Assignment ->
When the line with "utilizam ferramentas especializadas, como" appears below, start repeating lines exactly, and keep going through the line with "Schönes Wochenende Bilder"; add nothing outside that span.

Provided material ->
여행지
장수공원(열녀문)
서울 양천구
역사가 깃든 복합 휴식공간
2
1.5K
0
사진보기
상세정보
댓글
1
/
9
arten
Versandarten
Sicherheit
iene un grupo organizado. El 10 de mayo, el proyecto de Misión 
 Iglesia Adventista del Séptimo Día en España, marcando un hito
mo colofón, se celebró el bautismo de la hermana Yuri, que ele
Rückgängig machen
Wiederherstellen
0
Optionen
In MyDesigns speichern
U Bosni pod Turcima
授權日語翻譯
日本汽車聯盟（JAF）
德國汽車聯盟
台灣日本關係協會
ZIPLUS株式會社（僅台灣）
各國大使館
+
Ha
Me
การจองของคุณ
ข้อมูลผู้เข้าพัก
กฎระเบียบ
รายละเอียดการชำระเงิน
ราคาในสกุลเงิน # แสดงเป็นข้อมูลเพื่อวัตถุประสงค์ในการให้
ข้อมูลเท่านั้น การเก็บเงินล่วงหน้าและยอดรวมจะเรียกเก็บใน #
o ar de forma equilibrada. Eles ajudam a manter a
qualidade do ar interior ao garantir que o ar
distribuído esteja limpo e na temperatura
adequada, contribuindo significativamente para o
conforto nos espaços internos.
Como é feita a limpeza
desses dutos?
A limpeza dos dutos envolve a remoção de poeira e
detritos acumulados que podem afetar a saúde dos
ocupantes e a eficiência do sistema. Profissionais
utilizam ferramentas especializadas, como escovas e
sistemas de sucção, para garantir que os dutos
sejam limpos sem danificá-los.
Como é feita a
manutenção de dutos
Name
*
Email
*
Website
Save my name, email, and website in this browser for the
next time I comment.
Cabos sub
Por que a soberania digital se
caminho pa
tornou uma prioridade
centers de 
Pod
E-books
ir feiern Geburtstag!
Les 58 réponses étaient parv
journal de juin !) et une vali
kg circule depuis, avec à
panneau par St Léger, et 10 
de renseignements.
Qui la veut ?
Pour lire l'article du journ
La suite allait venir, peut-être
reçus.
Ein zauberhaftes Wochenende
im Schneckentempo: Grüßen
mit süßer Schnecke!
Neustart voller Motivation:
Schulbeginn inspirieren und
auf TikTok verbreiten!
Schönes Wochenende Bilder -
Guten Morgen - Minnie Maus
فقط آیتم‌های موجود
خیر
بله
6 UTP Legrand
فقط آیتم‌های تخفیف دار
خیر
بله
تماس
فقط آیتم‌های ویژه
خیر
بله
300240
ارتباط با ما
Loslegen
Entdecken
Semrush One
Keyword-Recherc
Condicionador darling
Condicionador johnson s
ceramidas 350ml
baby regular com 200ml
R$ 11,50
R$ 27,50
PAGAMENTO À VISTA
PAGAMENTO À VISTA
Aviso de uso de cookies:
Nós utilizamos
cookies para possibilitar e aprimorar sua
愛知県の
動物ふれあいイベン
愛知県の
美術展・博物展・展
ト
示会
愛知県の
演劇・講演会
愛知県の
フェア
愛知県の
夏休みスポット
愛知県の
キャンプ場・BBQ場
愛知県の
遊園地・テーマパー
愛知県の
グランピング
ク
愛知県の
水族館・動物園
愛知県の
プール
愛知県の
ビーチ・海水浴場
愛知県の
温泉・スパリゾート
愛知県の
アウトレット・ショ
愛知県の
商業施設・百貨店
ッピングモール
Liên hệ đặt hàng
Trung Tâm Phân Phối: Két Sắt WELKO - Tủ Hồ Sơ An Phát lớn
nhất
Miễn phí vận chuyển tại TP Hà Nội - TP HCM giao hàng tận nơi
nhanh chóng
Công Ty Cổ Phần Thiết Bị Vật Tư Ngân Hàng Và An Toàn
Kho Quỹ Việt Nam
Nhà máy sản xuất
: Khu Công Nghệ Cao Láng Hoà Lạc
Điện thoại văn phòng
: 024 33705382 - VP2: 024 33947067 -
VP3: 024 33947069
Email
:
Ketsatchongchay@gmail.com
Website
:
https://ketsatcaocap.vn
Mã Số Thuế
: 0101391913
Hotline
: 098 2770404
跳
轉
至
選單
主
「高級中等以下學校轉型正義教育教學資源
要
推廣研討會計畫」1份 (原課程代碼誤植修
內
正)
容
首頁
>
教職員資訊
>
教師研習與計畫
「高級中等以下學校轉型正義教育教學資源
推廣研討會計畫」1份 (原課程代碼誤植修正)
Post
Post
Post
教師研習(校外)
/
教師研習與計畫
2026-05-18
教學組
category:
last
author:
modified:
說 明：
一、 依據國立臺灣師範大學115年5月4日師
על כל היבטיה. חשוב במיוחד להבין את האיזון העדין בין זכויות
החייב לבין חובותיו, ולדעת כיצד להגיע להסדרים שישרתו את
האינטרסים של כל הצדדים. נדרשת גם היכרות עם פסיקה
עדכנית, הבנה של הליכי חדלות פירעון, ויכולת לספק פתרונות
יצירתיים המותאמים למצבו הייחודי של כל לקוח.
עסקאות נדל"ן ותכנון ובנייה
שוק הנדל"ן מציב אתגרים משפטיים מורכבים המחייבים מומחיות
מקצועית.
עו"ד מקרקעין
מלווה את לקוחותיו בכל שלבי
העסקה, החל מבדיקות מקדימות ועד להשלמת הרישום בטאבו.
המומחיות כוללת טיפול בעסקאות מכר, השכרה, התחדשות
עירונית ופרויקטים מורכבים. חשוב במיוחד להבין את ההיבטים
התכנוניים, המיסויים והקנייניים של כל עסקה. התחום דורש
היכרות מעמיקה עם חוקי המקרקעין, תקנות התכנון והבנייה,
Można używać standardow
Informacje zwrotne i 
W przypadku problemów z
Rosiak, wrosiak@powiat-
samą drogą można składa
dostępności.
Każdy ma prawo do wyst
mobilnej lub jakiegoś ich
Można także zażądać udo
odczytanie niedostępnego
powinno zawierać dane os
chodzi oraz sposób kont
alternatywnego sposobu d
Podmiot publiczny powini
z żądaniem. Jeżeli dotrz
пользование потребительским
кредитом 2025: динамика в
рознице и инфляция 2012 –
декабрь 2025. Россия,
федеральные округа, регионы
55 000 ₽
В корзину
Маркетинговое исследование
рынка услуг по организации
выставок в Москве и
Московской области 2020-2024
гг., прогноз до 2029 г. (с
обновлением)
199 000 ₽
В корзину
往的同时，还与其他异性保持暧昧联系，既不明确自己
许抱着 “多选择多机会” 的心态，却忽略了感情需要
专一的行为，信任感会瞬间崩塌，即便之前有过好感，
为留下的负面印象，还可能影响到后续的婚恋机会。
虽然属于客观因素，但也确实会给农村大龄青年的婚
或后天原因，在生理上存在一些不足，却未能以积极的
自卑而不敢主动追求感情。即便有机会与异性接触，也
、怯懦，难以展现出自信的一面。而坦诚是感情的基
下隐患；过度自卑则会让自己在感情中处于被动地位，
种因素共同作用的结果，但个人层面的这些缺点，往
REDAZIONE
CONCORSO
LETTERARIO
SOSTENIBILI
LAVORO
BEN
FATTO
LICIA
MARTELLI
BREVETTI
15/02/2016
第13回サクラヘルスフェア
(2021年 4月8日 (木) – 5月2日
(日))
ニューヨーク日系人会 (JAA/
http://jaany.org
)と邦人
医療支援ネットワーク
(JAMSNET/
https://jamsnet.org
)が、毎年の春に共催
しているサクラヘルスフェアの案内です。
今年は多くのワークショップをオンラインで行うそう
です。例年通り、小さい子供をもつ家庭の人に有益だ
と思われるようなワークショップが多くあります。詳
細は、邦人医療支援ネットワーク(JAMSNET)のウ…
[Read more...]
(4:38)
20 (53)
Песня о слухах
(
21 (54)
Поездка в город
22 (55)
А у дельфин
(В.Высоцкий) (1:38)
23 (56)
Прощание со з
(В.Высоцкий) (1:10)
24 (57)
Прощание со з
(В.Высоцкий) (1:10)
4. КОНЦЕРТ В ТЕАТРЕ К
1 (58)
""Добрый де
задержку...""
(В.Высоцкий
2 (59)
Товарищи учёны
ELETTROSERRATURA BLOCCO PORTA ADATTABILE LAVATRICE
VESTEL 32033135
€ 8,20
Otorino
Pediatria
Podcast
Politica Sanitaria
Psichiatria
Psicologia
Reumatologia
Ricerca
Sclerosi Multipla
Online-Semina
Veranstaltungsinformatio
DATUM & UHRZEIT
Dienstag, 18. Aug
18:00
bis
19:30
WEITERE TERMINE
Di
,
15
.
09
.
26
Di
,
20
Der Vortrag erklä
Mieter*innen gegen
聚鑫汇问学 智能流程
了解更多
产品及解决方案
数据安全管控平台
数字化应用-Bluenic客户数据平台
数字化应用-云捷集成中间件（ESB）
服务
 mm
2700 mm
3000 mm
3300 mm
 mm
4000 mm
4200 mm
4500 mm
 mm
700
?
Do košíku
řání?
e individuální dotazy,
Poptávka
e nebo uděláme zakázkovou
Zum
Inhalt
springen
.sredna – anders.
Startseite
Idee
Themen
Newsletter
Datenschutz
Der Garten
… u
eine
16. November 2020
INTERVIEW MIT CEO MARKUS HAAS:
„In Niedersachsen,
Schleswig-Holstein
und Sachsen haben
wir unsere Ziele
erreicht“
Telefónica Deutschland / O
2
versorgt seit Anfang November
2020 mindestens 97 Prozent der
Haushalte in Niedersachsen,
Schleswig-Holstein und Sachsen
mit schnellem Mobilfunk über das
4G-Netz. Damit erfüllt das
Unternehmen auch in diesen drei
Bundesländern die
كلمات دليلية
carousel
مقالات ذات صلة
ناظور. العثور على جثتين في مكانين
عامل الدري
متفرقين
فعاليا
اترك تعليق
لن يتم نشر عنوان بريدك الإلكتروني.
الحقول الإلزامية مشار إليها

Response to this exercise ->
utilizam ferramentas especializadas, como escovas e
sistemas de sucção, para garantir que os dutos
sejam limpos sem danificá-los.
Como é feita a
manutenção de dutos
Name
*
Email
*
Website
Save my name, email, and website in this browser for the
next time I comment.
Cabos sub
Por que a soberania digital se
caminho pa
tornou uma prioridade
centers de 
Pod
E-books
ir feiern Geburtstag!
Les 58 réponses étaient parv
journal de juin !) et une vali
kg circule depuis, avec à
panneau par St Léger, et 10 
de renseignements.
Qui la veut ?
Pour lire l'article du journ
La suite allait venir, peut-être
reçus.
Ein zauberhaftes Wochenende
im Schneckentempo: Grüßen
mit süßer Schnecke!
Neustart voller Motivation:
Schulbeginn inspirieren und
auf TikTok verbreiten!
Schönes Wochenende Bilder -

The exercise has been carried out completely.